Xia An se despertó bruscamente y corrió hacia las escaleras. En ese momento, Suyang también salía corriendo. Al ver el escenario ante sus ojos, quedó petrificada.
"An An, ¿qué sucede...?"
"Suyang, ayúdame a cargar a la señora en el auto, yo conduciré," ordenó Xia An apresuradamente.
Corrió directamente al garaje subterráneo para sacar el coche. Ahora no había tiempo para llamar al chófer, sería más rápido si lo condujera ella misma.
Detuvo el coche frente a la entrada principal y Xia An gritó: "Qicheng, lleva a mamá al auto, conduciré con ella al hospital."
Lu Qicheng no dijo nada, pero llevó a Shen Qing hacia el coche. Suyang ya había abierto la puerta trasera. Lu Qicheng colocó a Shen Qing en el asiento trasero y ajustó su postura antes de cerrar la puerta.
Xia An notó que Lu Qicheng no subía al coche y preguntó: "¿No vas a ir?"
Lu Qicheng la miró profundamente con los ojos fríos, luego caminó directo hacia el asiento del conductor sin decir nada más.
Xia An se quedó viendo a Lu Qicheng con una expresión de curiosidad.
Lu Qicheng habló, su voz cada vez más helada: "¡Baja del coche!"
"¿Qué?" Xia An no entendía la intención detrás de esas palabras. ¿Acaso Lu Qicheng quería conducir él mismo?
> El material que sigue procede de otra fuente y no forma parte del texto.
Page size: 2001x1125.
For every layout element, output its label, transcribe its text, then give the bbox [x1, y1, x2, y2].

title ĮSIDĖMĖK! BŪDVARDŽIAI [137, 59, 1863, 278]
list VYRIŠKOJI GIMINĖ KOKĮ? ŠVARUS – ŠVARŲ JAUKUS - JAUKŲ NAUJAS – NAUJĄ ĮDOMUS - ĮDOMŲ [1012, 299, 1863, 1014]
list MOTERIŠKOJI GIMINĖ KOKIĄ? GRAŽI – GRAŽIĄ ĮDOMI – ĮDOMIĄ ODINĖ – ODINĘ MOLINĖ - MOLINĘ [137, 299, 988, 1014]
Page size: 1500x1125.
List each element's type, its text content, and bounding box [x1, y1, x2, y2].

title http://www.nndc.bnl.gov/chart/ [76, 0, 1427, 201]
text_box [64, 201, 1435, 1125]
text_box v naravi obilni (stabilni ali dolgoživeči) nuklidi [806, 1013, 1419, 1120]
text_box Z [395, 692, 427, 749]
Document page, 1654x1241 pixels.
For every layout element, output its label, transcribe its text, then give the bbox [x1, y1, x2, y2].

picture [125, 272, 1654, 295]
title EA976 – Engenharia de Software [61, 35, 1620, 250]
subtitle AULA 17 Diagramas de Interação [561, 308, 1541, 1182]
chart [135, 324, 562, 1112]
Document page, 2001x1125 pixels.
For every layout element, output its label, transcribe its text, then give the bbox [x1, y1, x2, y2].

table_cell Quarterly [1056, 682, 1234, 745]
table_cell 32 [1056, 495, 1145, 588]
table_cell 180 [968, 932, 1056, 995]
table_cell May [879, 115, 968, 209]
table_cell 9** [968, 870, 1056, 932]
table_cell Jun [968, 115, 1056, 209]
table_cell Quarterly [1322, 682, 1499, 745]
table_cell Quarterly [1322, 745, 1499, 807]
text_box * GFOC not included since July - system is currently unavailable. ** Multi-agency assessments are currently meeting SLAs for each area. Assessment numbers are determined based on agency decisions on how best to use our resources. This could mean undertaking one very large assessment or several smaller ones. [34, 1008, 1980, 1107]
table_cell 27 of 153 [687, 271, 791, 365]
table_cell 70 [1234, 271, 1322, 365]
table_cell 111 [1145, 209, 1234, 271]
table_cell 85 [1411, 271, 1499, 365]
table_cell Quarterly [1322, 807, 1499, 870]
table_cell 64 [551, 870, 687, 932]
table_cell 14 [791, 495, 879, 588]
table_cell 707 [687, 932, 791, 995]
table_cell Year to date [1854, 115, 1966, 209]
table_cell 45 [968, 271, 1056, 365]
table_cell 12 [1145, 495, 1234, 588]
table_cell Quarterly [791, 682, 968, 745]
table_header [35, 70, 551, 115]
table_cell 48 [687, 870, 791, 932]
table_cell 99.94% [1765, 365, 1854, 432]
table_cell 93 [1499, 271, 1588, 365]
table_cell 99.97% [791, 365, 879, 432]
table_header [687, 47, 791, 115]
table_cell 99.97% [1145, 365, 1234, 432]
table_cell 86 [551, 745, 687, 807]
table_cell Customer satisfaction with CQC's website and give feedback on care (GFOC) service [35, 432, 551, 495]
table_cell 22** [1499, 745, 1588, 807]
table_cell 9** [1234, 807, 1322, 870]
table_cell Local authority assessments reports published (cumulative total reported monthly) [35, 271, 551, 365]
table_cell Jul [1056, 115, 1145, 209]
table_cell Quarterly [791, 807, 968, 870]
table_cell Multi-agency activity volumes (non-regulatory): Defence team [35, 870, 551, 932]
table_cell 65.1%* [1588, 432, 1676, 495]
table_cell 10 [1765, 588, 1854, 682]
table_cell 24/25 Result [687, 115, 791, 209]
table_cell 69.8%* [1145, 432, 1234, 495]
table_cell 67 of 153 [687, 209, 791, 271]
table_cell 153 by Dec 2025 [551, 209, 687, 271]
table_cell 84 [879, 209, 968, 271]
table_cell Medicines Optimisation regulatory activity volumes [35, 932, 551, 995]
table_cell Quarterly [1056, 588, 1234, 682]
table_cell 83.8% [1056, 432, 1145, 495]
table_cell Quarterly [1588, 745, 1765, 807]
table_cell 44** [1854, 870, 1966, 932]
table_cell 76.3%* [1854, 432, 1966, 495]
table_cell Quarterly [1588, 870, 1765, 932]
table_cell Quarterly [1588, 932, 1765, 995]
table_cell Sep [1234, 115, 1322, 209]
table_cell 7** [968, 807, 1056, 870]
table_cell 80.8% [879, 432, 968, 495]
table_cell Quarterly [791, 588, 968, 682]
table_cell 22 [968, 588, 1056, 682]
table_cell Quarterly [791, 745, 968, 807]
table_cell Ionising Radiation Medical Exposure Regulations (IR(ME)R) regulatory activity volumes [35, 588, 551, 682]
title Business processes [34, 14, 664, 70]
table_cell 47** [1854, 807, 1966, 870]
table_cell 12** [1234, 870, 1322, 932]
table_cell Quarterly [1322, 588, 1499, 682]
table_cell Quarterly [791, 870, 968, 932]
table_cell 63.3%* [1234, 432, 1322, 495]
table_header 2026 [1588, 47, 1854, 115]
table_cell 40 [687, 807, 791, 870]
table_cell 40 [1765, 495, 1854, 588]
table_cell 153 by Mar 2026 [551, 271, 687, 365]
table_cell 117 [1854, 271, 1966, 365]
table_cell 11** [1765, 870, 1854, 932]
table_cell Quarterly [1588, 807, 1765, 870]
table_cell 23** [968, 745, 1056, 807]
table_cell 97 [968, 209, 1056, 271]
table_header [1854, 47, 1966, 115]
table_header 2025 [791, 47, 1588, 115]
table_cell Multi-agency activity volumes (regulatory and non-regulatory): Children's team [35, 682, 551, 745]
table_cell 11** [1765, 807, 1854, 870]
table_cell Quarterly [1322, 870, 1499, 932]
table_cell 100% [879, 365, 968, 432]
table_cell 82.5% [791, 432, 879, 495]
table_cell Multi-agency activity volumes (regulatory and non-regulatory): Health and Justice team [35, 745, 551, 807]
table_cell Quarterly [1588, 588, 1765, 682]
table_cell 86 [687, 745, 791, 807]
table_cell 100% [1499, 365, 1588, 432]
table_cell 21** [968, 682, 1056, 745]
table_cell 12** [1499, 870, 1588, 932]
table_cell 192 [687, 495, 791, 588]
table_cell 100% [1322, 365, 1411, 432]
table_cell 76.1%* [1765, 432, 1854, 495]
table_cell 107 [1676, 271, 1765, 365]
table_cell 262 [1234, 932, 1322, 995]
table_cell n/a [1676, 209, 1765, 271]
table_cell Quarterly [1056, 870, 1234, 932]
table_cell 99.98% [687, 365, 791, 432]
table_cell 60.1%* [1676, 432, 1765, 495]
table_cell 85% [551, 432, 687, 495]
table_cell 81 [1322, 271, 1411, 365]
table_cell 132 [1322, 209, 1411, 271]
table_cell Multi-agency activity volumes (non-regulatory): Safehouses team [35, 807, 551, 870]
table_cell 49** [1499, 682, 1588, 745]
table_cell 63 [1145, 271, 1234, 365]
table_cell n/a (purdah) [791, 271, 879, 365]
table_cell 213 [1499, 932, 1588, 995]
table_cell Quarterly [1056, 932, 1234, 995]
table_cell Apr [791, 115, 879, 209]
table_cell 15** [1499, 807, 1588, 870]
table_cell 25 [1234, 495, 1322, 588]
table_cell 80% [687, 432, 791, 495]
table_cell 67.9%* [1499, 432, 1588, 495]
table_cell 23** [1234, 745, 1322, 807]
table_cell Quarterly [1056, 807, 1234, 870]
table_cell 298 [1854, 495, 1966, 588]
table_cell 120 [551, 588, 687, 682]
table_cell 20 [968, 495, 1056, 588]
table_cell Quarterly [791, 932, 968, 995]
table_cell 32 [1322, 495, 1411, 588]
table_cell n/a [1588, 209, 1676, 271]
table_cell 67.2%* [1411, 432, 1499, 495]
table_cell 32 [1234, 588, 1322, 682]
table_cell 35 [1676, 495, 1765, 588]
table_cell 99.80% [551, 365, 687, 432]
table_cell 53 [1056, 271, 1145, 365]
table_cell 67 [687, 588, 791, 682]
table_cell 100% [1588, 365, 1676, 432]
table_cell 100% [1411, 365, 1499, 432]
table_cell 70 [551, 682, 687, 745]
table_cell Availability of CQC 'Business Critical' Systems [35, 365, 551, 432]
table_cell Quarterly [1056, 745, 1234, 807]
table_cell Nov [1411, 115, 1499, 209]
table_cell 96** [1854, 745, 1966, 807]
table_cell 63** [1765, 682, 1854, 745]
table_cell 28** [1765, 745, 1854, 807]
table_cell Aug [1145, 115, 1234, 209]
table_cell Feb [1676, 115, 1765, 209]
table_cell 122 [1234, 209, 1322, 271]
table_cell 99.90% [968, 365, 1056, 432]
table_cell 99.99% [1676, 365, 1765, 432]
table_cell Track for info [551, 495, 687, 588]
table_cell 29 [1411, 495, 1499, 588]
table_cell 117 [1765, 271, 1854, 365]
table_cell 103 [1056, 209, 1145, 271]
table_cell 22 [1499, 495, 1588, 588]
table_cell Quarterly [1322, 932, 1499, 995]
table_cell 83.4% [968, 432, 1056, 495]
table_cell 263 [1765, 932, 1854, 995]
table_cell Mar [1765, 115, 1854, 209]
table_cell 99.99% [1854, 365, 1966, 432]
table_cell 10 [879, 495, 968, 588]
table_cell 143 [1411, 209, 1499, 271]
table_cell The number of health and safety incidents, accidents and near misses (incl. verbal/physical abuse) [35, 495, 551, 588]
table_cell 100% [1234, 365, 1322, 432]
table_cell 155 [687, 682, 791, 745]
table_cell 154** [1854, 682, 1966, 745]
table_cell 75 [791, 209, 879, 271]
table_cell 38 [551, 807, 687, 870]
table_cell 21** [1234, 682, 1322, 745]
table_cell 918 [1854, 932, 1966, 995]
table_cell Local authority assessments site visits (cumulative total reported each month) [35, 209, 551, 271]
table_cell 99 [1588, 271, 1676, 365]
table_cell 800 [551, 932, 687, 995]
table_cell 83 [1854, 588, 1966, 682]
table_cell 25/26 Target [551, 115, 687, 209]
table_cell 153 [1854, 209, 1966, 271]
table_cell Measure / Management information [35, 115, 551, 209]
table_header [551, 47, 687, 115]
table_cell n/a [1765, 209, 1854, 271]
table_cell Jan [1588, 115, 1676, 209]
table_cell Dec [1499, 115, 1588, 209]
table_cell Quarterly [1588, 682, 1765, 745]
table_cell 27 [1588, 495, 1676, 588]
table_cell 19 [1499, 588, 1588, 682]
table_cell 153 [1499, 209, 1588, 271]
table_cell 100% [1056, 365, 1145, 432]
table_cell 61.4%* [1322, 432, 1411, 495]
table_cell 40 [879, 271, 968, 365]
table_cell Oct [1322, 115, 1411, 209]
Xia An bajó apresuradamente del coche mientras Lu Qicheng se sentaba en el asiento del conductor. Xia An estaba a punto de subirse por la puerta opuesta cuando, de repente, el auto se puso en marcha.
Xia An casi tropezó con sus pies y retrocedió rápidamente, mirando fijamente el auto que desaparecía velozmente.
El coche se movía a toda velocidad, pronto dejándolos sin rastro.
Xia An sintió su corazón hundirse. Su mente repitió la mirada helada de Lu Qicheng antes de subir al coche. Esa fría mirada parecía una daga penetrando su corazón.
Todo su corazón se retorcía en dolor, un dolor que le hacía temblar sin control. A pesar del sol brillante y cálido, Xia An sentía un frío helador que se extendía desde su espalda hasta cada parte de su cuerpo.
"Sí, ¿por qué no fuiste al hospital?" Suyang, al ver a Xia An parada ahí con la mente en blanco, le preguntó extrañamente.
Xia An no movió ni una pestaña y sus labios se pusieron de un color palido. Sus ojos mostraban confusión.
Sabía que esta vez Lu Qicheng no la perdonaría! Nunca más!
Finalmente entendía que su amor por Lu Qicheng, aunque profundo, no podía superar el dolor de perder a una persona cercana. Si algo le pasaba a Shen Qing en esta ocasión, ella sería la primera responsable.
Incluso si Shen Qing no sufría nada grave, ya no podría quedarse en la casa de los Lu.
Xia An comprendió por qué Shen Qing había estado tan segura al decir eso anteriormente. Solo porque tenía plena confianza en sí misma para tomar esa decisión, había decidido arriesgar su vida desde las escaleras.
Al recordar esto, una gota de lágrima rutilante rodó por su mejilla.
"Sí, ¿por qué lloras?" Suyang vio que Xia An había llorado y le consoló diciendo: "La señora no se pondrá mal. No te preocupes demasiado."
Xia An miró a sus hijos con tristeza y se alejó hacia la casa.
Lu Cun'an y Lu Xinxiao corrieron desde el jardín trasero, gritando emocionados: "Mamá! Mamá!"